Over the last few decades a constellation of economic forces has enabled exceptional U.S. growth. Robust demand for Treasurys and U.S. assets meant lower interest rates and higher asset values across the board. That, in turn, led to a stronger dollar. “The administration is trying to have its cake and eat it too,” Krishnamurthy says. “They would like to reengineer the dollar to be depreciated, but would like the U.S. government to be able to continue to borrow at low rates. I’m not sure you can get both.”
On borrowed time
Lustig notes that the bond market’s growing wariness toward Treasurys is also based on the big picture of U.S. borrowing. For decades, the federal government has counted on foreigners to buy its debt through thick and thin. “That’s why we’ve been able to run big deficits in bad times, which other countries can’t really do to the same extent,” he says. “But it doesn’t look like that’s going to continue, because foreigners are just not rushing to the safety of Treasurys the way they were before the pandemic. If you’re the secretary of the Treasury Department, that should keep you up at night.”

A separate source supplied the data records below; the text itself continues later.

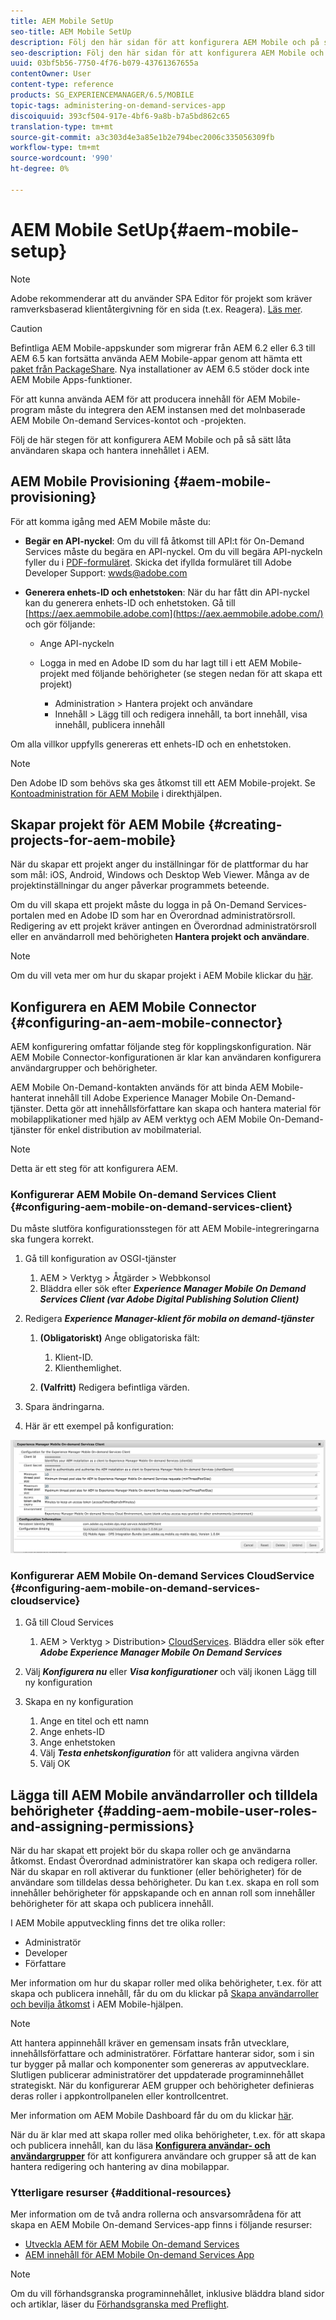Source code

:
```yaml
---
title: AEM Mobile SetUp
seo-title: AEM Mobile SetUp
description: Följ den här sidan för att konfigurera AEM Mobile och på så sätt låta användaren skapa och hantera innehållet i AEM. Den här sidan innehåller information om hur du integrerar den AEM instansen med det molnbaserade AEM Mobile On-demand Services-kontot och -projekten.
seo-description: Följ den här sidan för att konfigurera AEM Mobile och på så sätt låta användaren skapa och hantera innehållet i AEM. Den här sidan innehåller information om hur du integrerar den AEM instansen med det molnbaserade AEM Mobile On-demand Services-kontot och -projekten.
uuid: 03bf5b56-7750-4f76-b079-43761367655a
contentOwner: User
content-type: reference
products: SG_EXPERIENCEMANAGER/6.5/MOBILE
topic-tags: administering-on-demand-services-app
discoiquuid: 393cf504-917e-4bf6-9a8b-b7a5bd862c65
translation-type: tm+mt
source-git-commit: a3c303d4e3a85e1b2e794bec2006c335056309fb
workflow-type: tm+mt
source-wordcount: '990'
ht-degree: 0%

---
```



# AEM Mobile SetUp{#aem-mobile-setup}

>[!NOTE]
>
>Adobe rekommenderar att du använder SPA Editor för projekt som kräver ramverksbaserad klientåtergivning för en sida (t.ex. Reagera). [Läs mer](/help/sites-developing/spa-overview.md).

>[!CAUTION]
>
>Befintliga AEM Mobile-appskunder som migrerar från AEM 6.2 eller 6.3 till AEM 6.5 kan fortsätta använda AEM Mobile-appar genom att hämta ett [paket från PackageShare](https://www.adobeaemcloud.com/content/marketplace/marketplaceProxy.html?packagePath=/content/companies/public/adobe/packages/cq640/compatpack/aem-mobile-package). Nya installationer av AEM 6.5 stöder dock inte AEM Mobile Apps-funktioner.

För att kunna använda AEM för att producera innehåll för AEM Mobile-program måste du integrera den AEM instansen med det molnbaserade AEM Mobile On-demand Services-kontot och -projekten.

Följ de här stegen för att konfigurera AEM Mobile och på så sätt låta användaren skapa och hantera innehållet i AEM.

## AEM Mobile Provisioning {#aem-mobile-provisioning}

För att komma igång med AEM Mobile måste du:

* **Begär en API-nyckel**: Om du vill få åtkomst till API:t för On-Demand Services måste du begära en API-nyckel. Om du vill begära API-nyckeln fyller du i [PDF-formuläret](https://helpx.adobe.com/digital-publishing-solution/help/integrating-dps.html). Skicka det ifyllda formuläret till Adobe Developer Support: [wwds@adobe.com](mailto:wwds@adobe.com)

* **Generera enhets-ID och enhetstoken**: När du har fått din API-nyckel kan du generera enhets-ID och enhetstoken. Gå till [https://aex.aemmobile.adobe.com](https://aex.aemmobile.adobe.com/) och gör följande:

   * Ange API-nyckeln
   * Logga in med en Adobe ID som du har lagt till i ett AEM Mobile-projekt med följande behörigheter (se stegen nedan för att skapa ett projekt)

      * Administration > Hantera projekt och användare
      * Innehåll > Lägg till och redigera innehåll, ta bort innehåll, visa innehåll, publicera innehåll

Om alla villkor uppfylls genereras ett enhets-ID och en enhetstoken.

>[!NOTE]
>
>Den Adobe ID som behövs ska ges åtkomst till ett AEM Mobile-projekt. Se [Kontoadministration för AEM Mobile](https://helpx.adobe.com/digital-publishing-solution/help/account-admin-dps.html) i direkthjälpen.

## Skapar projekt för AEM Mobile {#creating-projects-for-aem-mobile}

När du skapar ett projekt anger du inställningar för de plattformar du har som mål: iOS, Android, Windows och Desktop Web Viewer. Många av de projektinställningar du anger påverkar programmets beteende.

Om du vill skapa ett projekt måste du logga in på On-Demand Services-portalen med en Adobe ID som har en Överordnad administratörsroll. Redigering av ett projekt kräver antingen en Överordnad administratörsroll eller en användarroll med behörigheten **Hantera projekt och användare**.

>[!NOTE]
>
>Om du vill veta mer om hur du skapar projekt i AEM Mobile klickar du [här](https://helpx.adobe.com/digital-publishing-solution/help/creating-projects.html).

## Konfigurera en AEM Mobile Connector {#configuring-an-aem-mobile-connector}

AEM konfigurering omfattar följande steg för kopplingskonfiguration. När AEM Mobile Connector-konfigurationen är klar kan användaren konfigurera användargrupper och behörigheter.

AEM Mobile On-Demand-kontakten används för att binda AEM Mobile-hanterat innehåll till Adobe Experience Manager Mobile On-Demand-tjänster. Detta gör att innehållsförfattare kan skapa och hantera material för mobilapplikationer med hjälp av AEM verktyg och AEM Mobile On-Demand-tjänster för enkel distribution av mobilmaterial.

>[!NOTE]
>
>Detta är ett steg för att konfigurera AEM.

### Konfigurerar AEM Mobile On-demand Services Client {#configuring-aem-mobile-on-demand-services-client}

Du måste slutföra konfigurationsstegen för att AEM Mobile-integreringarna ska fungera korrekt.

1. Gå till konfiguration av OSGI-tjänster

   1. AEM > Verktyg > Åtgärder > Webbkonsol
   1. Bläddra eller sök efter ***Experience Manager Mobile On Demand Services Client (var Adobe Digital Publishing Solution Client)***

1. Redigera ***Experience Manager-klient för mobila on demand-tjänster***

   1. **(Obligatoriskt)** Ange obligatoriska fält:

      1. Klient-ID.
      1. Klienthemlighet.
   1. **(Valfritt)** Redigera befintliga värden.


1. Spara ändringarna.
1. Här är ett exempel på konfiguration:

![chlimage_1-53](assets/chlimage_1-53.png)

### Konfigurerar AEM Mobile On-demand Services CloudService {#configuring-aem-mobile-on-demand-services-cloudservice}

1. Gå till Cloud Services

   1. AEM > Verktyg > Distribution> [CloudServices](http://localhost:4502/libs/cq/core/content/tools/cloudservices.html). Bläddra eller sök efter ***Adobe Experience Manager Mobile On Demand Services***

1. Välj ***Konfigurera nu*** eller ***Visa konfigurationer*** och välj ikonen Lägg till ny konfiguration

1. Skapa en ny konfiguration

   1. Ange en titel och ett namn
   1. Ange enhets-ID
   1. Ange enhetstoken
   1. Välj ***Testa enhetskonfiguration*** för att validera angivna värden
   1. Välj OK

## Lägga till AEM Mobile användarroller och tilldela behörigheter {#adding-aem-mobile-user-roles-and-assigning-permissions}

När du har skapat ett projekt bör du skapa roller och ge användarna åtkomst. Endast Överordnad administratörer kan skapa och redigera roller. När du skapar en roll aktiverar du funktioner (eller behörigheter) för de användare som tilldelas dessa behörigheter. Du kan t.ex. skapa en roll som innehåller behörigheter för appskapande och en annan roll som innehåller behörigheter för att skapa och publicera innehåll.

I AEM Mobile apputveckling finns det tre olika roller:

* Administratör
* Developer
* Författare

Mer information om hur du skapar roller med olika behörigheter, t.ex. för att skapa och publicera innehåll, får du om du klickar på [Skapa användarroller och bevilja åtkomst](https://helpx.adobe.com/digital-publishing-solution/help/account-admin-dps.html) i AEM Mobile-hjälpen.

>[!NOTE]
>
>Att hantera appinnehåll kräver en gemensam insats från utvecklare, innehållsförfattare och administratörer. Författare hanterar sidor, som i sin tur bygger på mallar och komponenter som genereras av apputvecklare. Slutligen publicerar administratörer det uppdaterade programinnehållet strategiskt. När du konfigurerar AEM grupper och behörigheter definieras deras roller i appkontrollpanelen eller kontrollcentret.
>
>Mer information om AEM Mobile Dashboard får du om du klickar [här](/help/mobile/mobile-apps-ondemand-application-dashboard.md).

När du är klar med att skapa roller med olika behörigheter, t.ex. för att skapa och publicera innehåll, kan du läsa [**Konfigurera användar- och användargrupper**](/help/mobile/aem-mobile-configure-users.md) för att konfigurera användare och grupper så att de kan hantera redigering och hantering av dina mobilappar.

### Ytterligare resurser {#additional-resources}

Mer information om de två andra rollerna och ansvarsområdena för att skapa en AEM Mobile On-demand Services-app finns i följande resurser:

* [Utveckla AEM för AEM Mobile On-demand Services](/help/mobile/aem-mobile-on-demand.md)
* [AEM innehåll för AEM Mobile On-demand Services App](/help/mobile/mobile-apps-ondemand.md)

>[!NOTE]
>
>Om du vill förhandsgranska programinnehållet, inklusive bläddra bland sidor och artiklar, läser du [Förhandsgranska med Preflight](/help/mobile/aem-mobile-manage-ondemand-services.md).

Many economists expect the U.S. budget deficit to explode if Congress passes the huge tax and spending cuts currently under discussion. This, combined with the prospect of a tariff-induced recession, is fueling concerns that the U.S. will not meet its future obligations. Trump’s threats to fire Federal Reserve Chairman Jerome Powell have further rattled confidence.
The experience of the United Kingdom under Prime Minister Liz Truss in 2022 comes to mind, Lustig says. Investors rejected the short-lived Truss government’s enormous tax cuts by driving up bond yields. Former Treasury secretary Larry Summers joked that the British pound was trading like it belonged to an “emerging market, turning itself into a submerging market.” (Summers recently said that “U.S. assets are trading more like those of an emerging market nation than those of a nation with the world’s reserve currency.”)
The unraveling of the bond market quickly caught the attention of some in Washington. “One could argue that the U.S. Treasury market vetoed the tariff plan that this administration was rolling out,” Lustig says. “There’s at least some evidence that the dramatic increase in yields caused some people in the administration to pause some tariffs.”
While bond vigilantes may have tempered the tariffs’ initial impacts, they have yet to reverse the overall trend that Krishnamurthy, Lustig, and their colleagues have observed. “I don’t think the world is done with the dollar,” Krishnamurthy says. “I don’t feel like that’s the world we’re in right now. But I think investors are definitely questioning the dollar.”